Regents and the search committee reportedly were impressed with her background in both law and the academy, her familiarity with business, her experience in strategic planning and fundraising, and her grasp of the University of Minnesota’s leadership needs. Many would also welcome the chance to install the first woman in the U’s presidency.
Gabel was also the only candidate willing to publicly contend with other candidates for the post. The other two semifinalists agreed to go public only as the sole finalist.
That’s disappointing to some Minnesotans, who wanted to judge for themselves among several candidates. But it’s also the reality of high-level hiring in higher education. Someone who is already a university president or provost (the chief academic officer) is understandably unwilling to put that institution on notice that he or she is considering a departure unless chances are good that the departure is imminent.
Had the regents insisted on three publicly named finalists, a second search likely would have been required, and the size and quality of the candidate pool likely would have diminished. That would not have been in this state’s interests. The Legislature should review state statutes to ensure that the law’s disclosure requirements don’t impede Minnesota’s higher education institutions as they compete for top executive talent.

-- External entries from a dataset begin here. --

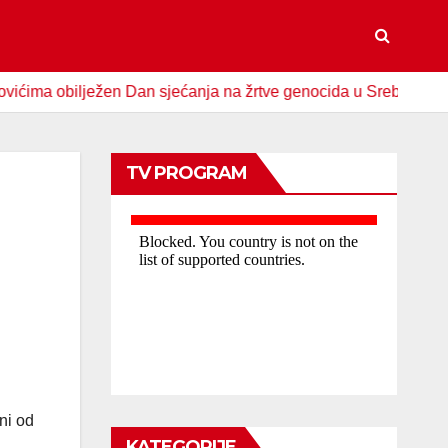
bilježen Dan sjećanja na žrtve genocida u Srebrenici
Spo
TV PROGRAM
ni od
KATEGORIJE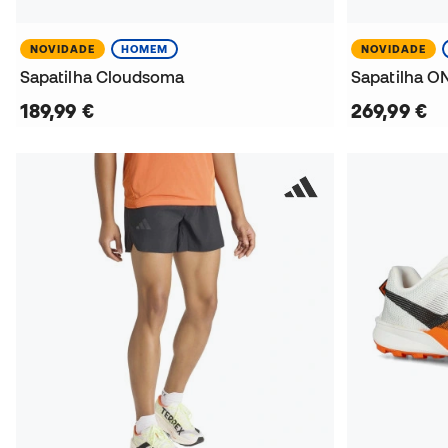
NOVIDADE
HOMEM
NOVIDADE
Sapatilha Cloudsoma
Sapatilha ON
189,99 €
269,99 €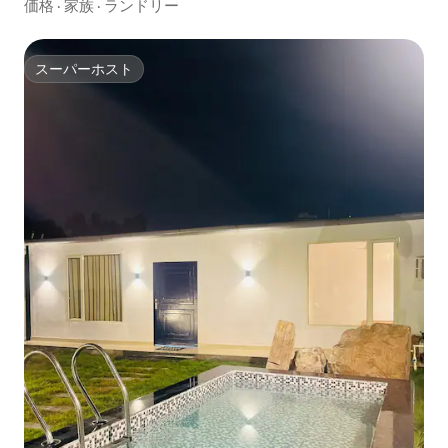
価格
·
家族
·
ランドリー
スーパーホスト
スーパーホスト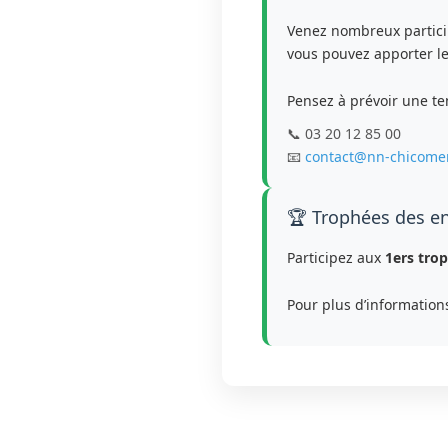
Venez nombreux partici
vous pouvez apporter le 
Pensez à prévoir une te
📞 03 20 12 85 00
📧
contact@nn-chicome
🏆 Trophées des en
Participez aux
1ers trop
Pour plus d’informations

Though the U is down to one finalist, the public hasn’t been shut out of the screening process. In September, the search committee conducted more than a dozen listening sessions among university constituencies and invited public input about the leadership qualities they should seek. (We provided ours in a Sept. 30 editorial.) Gabel’s schedule this week includes several forums that are open to the public; a schedule can be found at president-search.umn.edu/finalist. The regents plan to collect feedback from forum participants before a final interview with Gabel on Friday.
Gabel comes to Minnesota as a sole finalist, not as president-elect. Minnesotans can still begin to judge her ability to articulate a compelling vision for a complex institution, and to assemble and implement a comprehensive strategic plan to make that vision a reality.
Welcome, Provost Gabel. Have a great week.